» **Given passage**
[Start]
Poet RhapsodE visits Swarthmore

Editor’s note: This article was initially published in The Daily Gazette, Swarthmore’s online, daily newspaper founded in Fall 1996. As of Fall 2018, the DG has merged with The Phoenix. See the about page to read more about the DG.

Photo by Cindy Lin.

“I don’t care where love shows up, I’m gonna take it, and so should you … unless it’s a giraffe,” spoke RhapsodE, member of the Philadelphia-based Philly Spoken Soul Collective, at a performance this past Friday in honor of the Kathryn Morgan Poetry Fest.

A spoken word performer, RhapsodE has been featured nationwide at events including the Philadelphia International Arts Expo, the Minneapolis B Girl Be Festival, the Toronto Urban Music Festival, and venues such as The Black Lily, October Gallery, the Clef Club and World Café Live.

After a poetry reading by two Swarthmore students, Alaina Brown ’13 and Jacqueline Bailey-Ross ’12, RhapsodE entered, and her presence filled the stage. Her first piece began silently, marked only by movements as she cleaned the ground on which she would stand while singing for change to come. This act of cleaning was how she opened and closed the night.

From poems about love to poems about making mistakes, RhapsodE displayed a talent for transitioning between reciting her works and engaging in a comfortable dialogue with her audience. Elizabeth Bryant ’13 described the presence in RhapsodE creates: “Over the course of her performing this really rich atmosphere had built up in the room to a point where, at the end of the night, we were all so comfortable within this warm, familiar space that we had created.”

In the process of integrating her work as an artist with telling personal stories, RhapsodE explained that a motivation for her poetry was playing the role of a “big sister.” She said that she wanted to inspire others to learn to recover from making mistakes, and to use poetry to give voice to her own educational opportunities—the events she’s lived through, overcoming obstacles and the growth she has undergone.
[End]
» **Your tasks**
• A. In the article about RhapsodE's visit to Swarthmore, what group is RhapsodE a member of?
• B. Update the stretch of the article about RhapsodE's visit from "Photo by Cindy" through "World Café Live.", putting "Saturday" in place of "Friday".

(Data records)
[Start]
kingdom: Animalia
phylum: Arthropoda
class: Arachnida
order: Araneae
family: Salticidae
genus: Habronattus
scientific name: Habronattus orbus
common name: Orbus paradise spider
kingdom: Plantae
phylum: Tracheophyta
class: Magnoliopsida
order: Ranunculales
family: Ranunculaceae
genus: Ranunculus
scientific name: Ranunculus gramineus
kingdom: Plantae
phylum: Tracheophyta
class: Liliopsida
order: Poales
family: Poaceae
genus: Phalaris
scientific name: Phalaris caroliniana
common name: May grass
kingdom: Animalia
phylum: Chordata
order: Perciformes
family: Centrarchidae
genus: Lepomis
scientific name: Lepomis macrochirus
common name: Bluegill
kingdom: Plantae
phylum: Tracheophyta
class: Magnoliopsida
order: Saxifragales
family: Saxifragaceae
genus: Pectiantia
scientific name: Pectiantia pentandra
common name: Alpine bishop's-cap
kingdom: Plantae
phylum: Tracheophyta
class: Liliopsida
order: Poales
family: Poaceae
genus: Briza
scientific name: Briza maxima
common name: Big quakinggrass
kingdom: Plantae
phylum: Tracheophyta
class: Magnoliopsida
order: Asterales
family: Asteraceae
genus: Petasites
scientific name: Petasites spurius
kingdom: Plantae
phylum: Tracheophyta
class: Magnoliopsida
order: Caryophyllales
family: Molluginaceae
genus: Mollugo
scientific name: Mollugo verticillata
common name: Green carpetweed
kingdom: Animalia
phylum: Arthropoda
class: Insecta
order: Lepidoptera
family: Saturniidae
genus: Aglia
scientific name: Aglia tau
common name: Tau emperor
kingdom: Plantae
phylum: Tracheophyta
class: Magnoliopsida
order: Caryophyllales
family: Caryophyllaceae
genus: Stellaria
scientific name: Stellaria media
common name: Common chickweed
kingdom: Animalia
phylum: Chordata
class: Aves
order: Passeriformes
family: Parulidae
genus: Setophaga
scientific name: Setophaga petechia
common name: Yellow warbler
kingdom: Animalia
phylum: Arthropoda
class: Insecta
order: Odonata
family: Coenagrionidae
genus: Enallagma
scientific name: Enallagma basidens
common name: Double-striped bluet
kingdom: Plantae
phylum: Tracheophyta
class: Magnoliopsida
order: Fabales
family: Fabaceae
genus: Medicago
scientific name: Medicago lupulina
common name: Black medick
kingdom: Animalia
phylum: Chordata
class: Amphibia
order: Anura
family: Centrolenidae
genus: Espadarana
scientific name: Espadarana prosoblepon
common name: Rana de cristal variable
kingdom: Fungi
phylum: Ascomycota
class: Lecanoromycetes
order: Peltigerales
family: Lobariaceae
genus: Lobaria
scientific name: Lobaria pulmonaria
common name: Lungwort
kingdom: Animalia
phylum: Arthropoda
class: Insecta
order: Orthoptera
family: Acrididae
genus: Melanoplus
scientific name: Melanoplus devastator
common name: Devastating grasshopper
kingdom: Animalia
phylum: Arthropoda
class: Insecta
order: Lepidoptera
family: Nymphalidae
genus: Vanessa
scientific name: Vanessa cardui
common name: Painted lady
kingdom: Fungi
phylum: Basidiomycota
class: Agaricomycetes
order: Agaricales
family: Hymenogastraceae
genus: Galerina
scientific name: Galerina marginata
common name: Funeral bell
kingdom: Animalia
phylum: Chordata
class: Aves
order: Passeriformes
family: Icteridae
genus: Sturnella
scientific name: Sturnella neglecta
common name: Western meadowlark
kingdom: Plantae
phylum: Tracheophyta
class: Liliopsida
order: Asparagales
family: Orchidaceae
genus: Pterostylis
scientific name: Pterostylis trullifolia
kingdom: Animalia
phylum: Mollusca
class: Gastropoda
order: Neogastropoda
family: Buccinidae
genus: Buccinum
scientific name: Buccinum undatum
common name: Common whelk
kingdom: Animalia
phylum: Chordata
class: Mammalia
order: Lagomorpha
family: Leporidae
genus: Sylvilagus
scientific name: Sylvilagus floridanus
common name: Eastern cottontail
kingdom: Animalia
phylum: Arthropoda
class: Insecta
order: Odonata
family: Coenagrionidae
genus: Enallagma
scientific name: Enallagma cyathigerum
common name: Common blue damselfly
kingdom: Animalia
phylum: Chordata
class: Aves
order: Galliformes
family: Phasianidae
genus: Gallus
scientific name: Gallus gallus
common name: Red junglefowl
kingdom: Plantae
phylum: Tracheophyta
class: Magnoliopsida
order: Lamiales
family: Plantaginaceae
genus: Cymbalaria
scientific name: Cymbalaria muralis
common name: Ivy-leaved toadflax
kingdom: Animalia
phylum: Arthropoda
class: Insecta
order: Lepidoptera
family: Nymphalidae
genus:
[End]
» **Responses in order**
• A. The Philadelphia-based Philly Spoken Soul Collective

• B.
Photo by Cindy Lin.

“I don’t care where love shows up, I’m gonna take it, and so should you … unless it’s a giraffe,” spoke RhapsodE, member of the Philadelphia-based Philly Spoken Soul Collective, at a performance this past Saturday in honor of the Kathryn Morgan Poetry Fest.

A spoken word performer, RhapsodE has been featured nationwide at events including the Philadelphia International Arts Expo, the Minneapolis B Girl Be Festival, the Toronto Urban Music Festival, and venues such as The Black Lily, October Gallery, the Clef Club and World Café Live.